The Arizona licensing board, for example, doesn't keep records of how many complaints have been made at massage locations across the state because it is tasked with regulating therapists, not companies.
The agency also doesn't keep records of where therapists previously worked. Even current business addresses for therapists are often out of date, Edmonson acknowledged.
That means it can be difficult to track the full extent of assaults at Massage Envy and elsewhere, Powell said.
She wants to change that.
Powell hopes to force Massage Envy through her clients' civil lawsuits to turn over records she believes are kept nationally on every incident, even when franchise employees do not report to police or the state board.
"I know of attorneys across the country involved in cases against Massage Envy, and I get the feeling that this is but the tip of the iceberg," Powell said.
Here are some of the criminal and civil cases The Republic found in Maricopa County court records:
Charles Gonzales Vasquez (Photo: Maricopa County Sheriff's Office)
Charles Gonzales Vasquez was sued in 2005 by four women for inappropriate touching at a Cave Creek Massage Envy. The women said he touched their private body parts with his fingers or mouth. One lawsuit was dismissed; the others were settled.
Police believed he had assaulted another 11 clients. In a plea deal, Vasquez was sentenced to lifetime probation, sex-offender registration, $9,300 restitution and forbidden from working as a massage therapist again. He did not go to jail.
State records do not show Vasquez ever possessed a massage license.
Christopher Bayoneta told a woman he could treat her scoliosis and then digitally penetrated her three times at a Glendale Massage Envy in 2005, according to a lawsuit.
The owner told police a woman previously complained Bayoneta had left her breasts uncovered. The state revoked his massage license, but he was not prosecuted. The civil lawsuit was settled.
Clark Finney Edwards (Photo: Maricopa County Sheriff's Office)
Clark Finney Edwards put his hands in his client's underwear and fondled her breasts at a Fountain Hills Massage Envy in 2006, according to court documents.
She received a $50,000 settlement in a civil lawsuit, and Edwards was sentenced to 10 years' probation.
Edwards told police he had touched other women in the same way, and a second victim came forward.
He let his massage license expire. His case never went before the state board. Board officials said he may have fallen through the cracks of their disciplinary system.
At a Gilbert Massage Envy, Lee Wells Jr. in 2007 inserted his finger into a woman twice and when she protested, laid on top of her in a hug, asking her not to tell anyone, police reported.

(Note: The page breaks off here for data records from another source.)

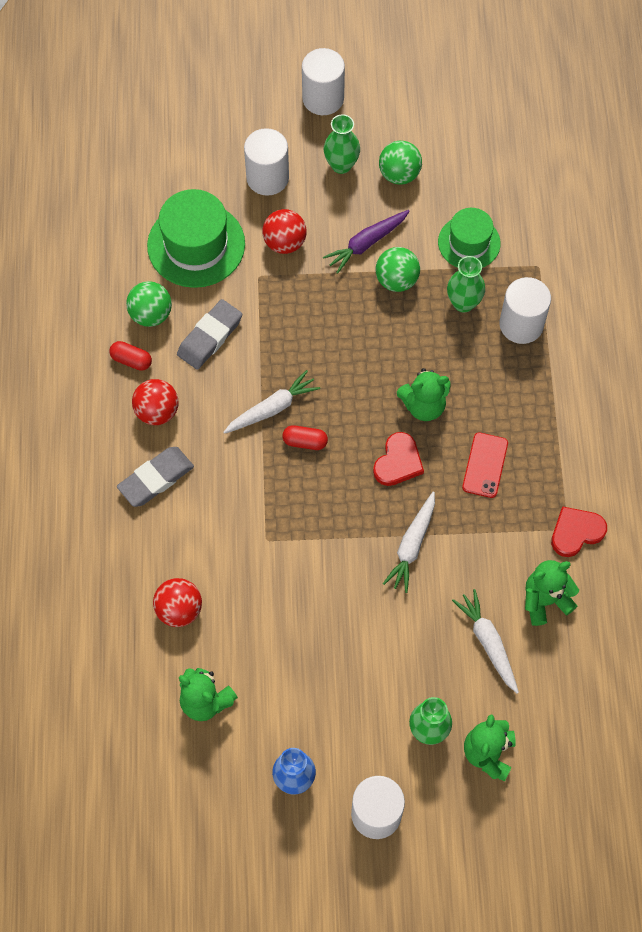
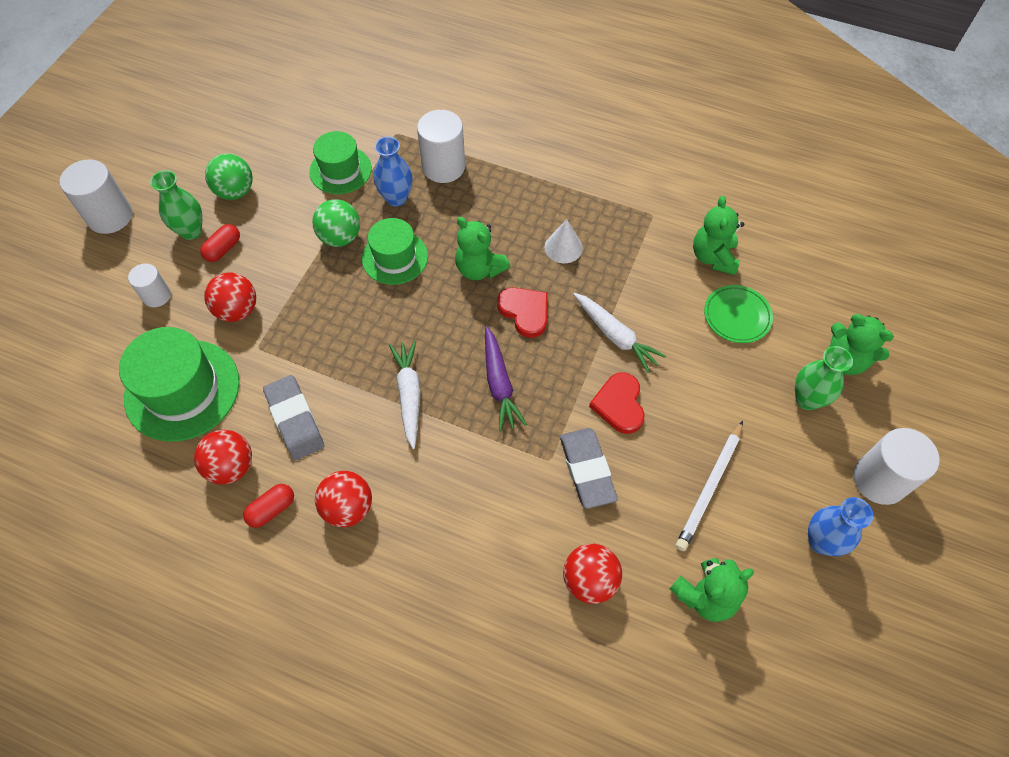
camera: 65 degrees left, 5 degrees down
grey eraser [117,447,194,507] -> grey eraser moved to [560,428,618,509]
green ball [126,281,172,327] -> red ball [194,430,252,485]
white cylinder [244,128,289,196] -> white cylinder [128,263,171,307], size x0.59
red capsule [282,425,328,450] -> red capsule moved to [200,224,240,262]
purple carrot [323,210,410,274] -> purple carrot moved to [485,326,527,431]
green teddy bear [397,368,451,421] -> green teddy bear turned 120 degrees clockwise [455,217,510,280]
green vase [447,256,485,312] -> blue vase [374,137,412,207]
white carrot [452,589,519,694] -> green plate [704,285,773,343]
red phone [462,432,508,498] -> white cone [545,219,583,263]
red heart [551,506,607,557] -> red heart moved to [589,372,645,434]
none -> green hat [362,218,428,285]
none -> white pencil [676,421,743,551]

He took a plea deal for two years in prison, lifetime probation and sex-offender registration after admitting to inappropriately touching other clients. He surrendered his massage license. The initial victim won a civil settlement.
In 2014, Wells was sentenced to another three years in prison for violating probation by having sexual contact with a minor.
Gabriel Lopez undraped a woman's chest and placed his mouth on her at a Tempe Massage Envy in 2014. Lopez was sentenced to 30 days in prison and 10 years probation, but he did not have to register as a sex offender. A civil lawsuit is ongoing.
Abenego Fayah was working at a Mesa Massage Envy in 2015 when he touched a woman in an inappropriate, sexual manner, a lawsuit alleges. No criminal case was filed. He lost his massage license and is being sued in civil court.
Derrick Scott Douglas (Photo: Maricopa County Sheriff's Office)
Derrick Scott Douglas rubbed two women in their crotch area at a Peoria Massage Envy in 2016, police documents say. He was sentenced to 10 years' probation, and his massage license was revoked. A civil lawsuit is ongoing.